More people are buying used cars in this down economy. As a result, used cars are in short supply and prices are up.
"People are looking for value now. And used cars, especially late-model used cars, are better values than new cars," Rik Paul said.
But consumer reports says you have to shop carefully. First, narrow down your choices to a reliable make and model. That translates into less time and money spent at the repair shop.
"The reliability information that Consumer Reports gathers shows that some models are generally more reliable than others. It's hard to go wrong with a Honda, for instance. The Accord, the Civic, the CR-V, and the Pilot are all very reliable," Paul said.
Next, you want to find a car that's been well maintained. Ask for records so you can see if the recommended maintenance was done as well as any repairs.
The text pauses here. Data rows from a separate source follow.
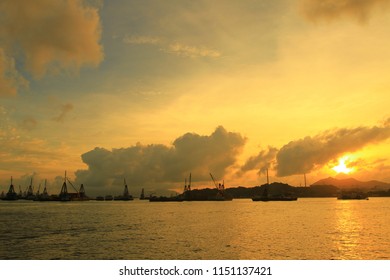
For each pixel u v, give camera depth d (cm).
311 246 5644
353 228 8425
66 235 7338
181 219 12094
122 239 6644
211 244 5919
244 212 16650
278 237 6756
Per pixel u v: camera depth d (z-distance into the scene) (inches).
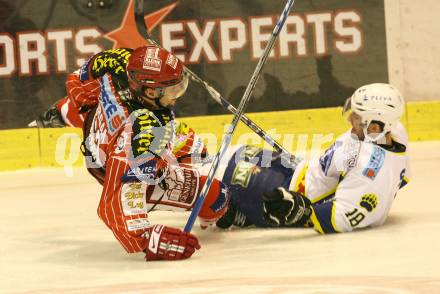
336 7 823.1
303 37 821.9
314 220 405.1
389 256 347.3
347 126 821.9
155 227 364.5
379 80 831.1
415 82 834.2
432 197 513.0
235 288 294.2
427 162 690.8
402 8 827.4
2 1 802.2
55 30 808.9
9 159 805.2
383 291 277.4
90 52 813.2
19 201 605.9
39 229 475.2
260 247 387.2
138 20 520.1
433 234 393.7
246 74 821.9
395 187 410.9
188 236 364.8
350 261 341.7
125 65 384.2
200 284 306.5
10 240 444.8
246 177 430.9
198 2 815.7
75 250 406.9
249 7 818.2
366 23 826.2
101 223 485.7
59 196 620.7
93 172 393.7
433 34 828.6
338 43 824.9
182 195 403.9
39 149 805.2
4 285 334.0
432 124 827.4
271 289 289.4
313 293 279.0
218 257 368.8
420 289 277.4
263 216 401.7
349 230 408.8
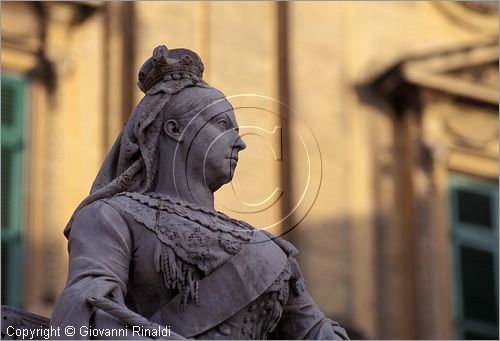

Taking a test drive is also important. You want to see if the car drives smoothly and that there are no unusual noises. Take the car on highways and local roads, too. Ideally you want to spend up to a half-hour driving the car so you have enough time to size it up.
"You should also look over a used car very carefully. Telltale signs of damage are rust or corrosion like this or a door that doesn't close properly," Paul said.
Also check the engine and under the car for any oil or coolant leaks. If you find any, steer clear. But most importantly, have an independent mechanic check out a used vehicle before buying it.
"If someone won't allow a car to be inspected, consider that a red flag and move on," Paul said.
And is it better to get a certified used vehicle? They can cost you hundreds or even thousands of dollars more.
"If you focus on getting a reliable car that's well-maintained, and you have it inspected by an independent mechanic, you can skip going the certified-car route," Paul said.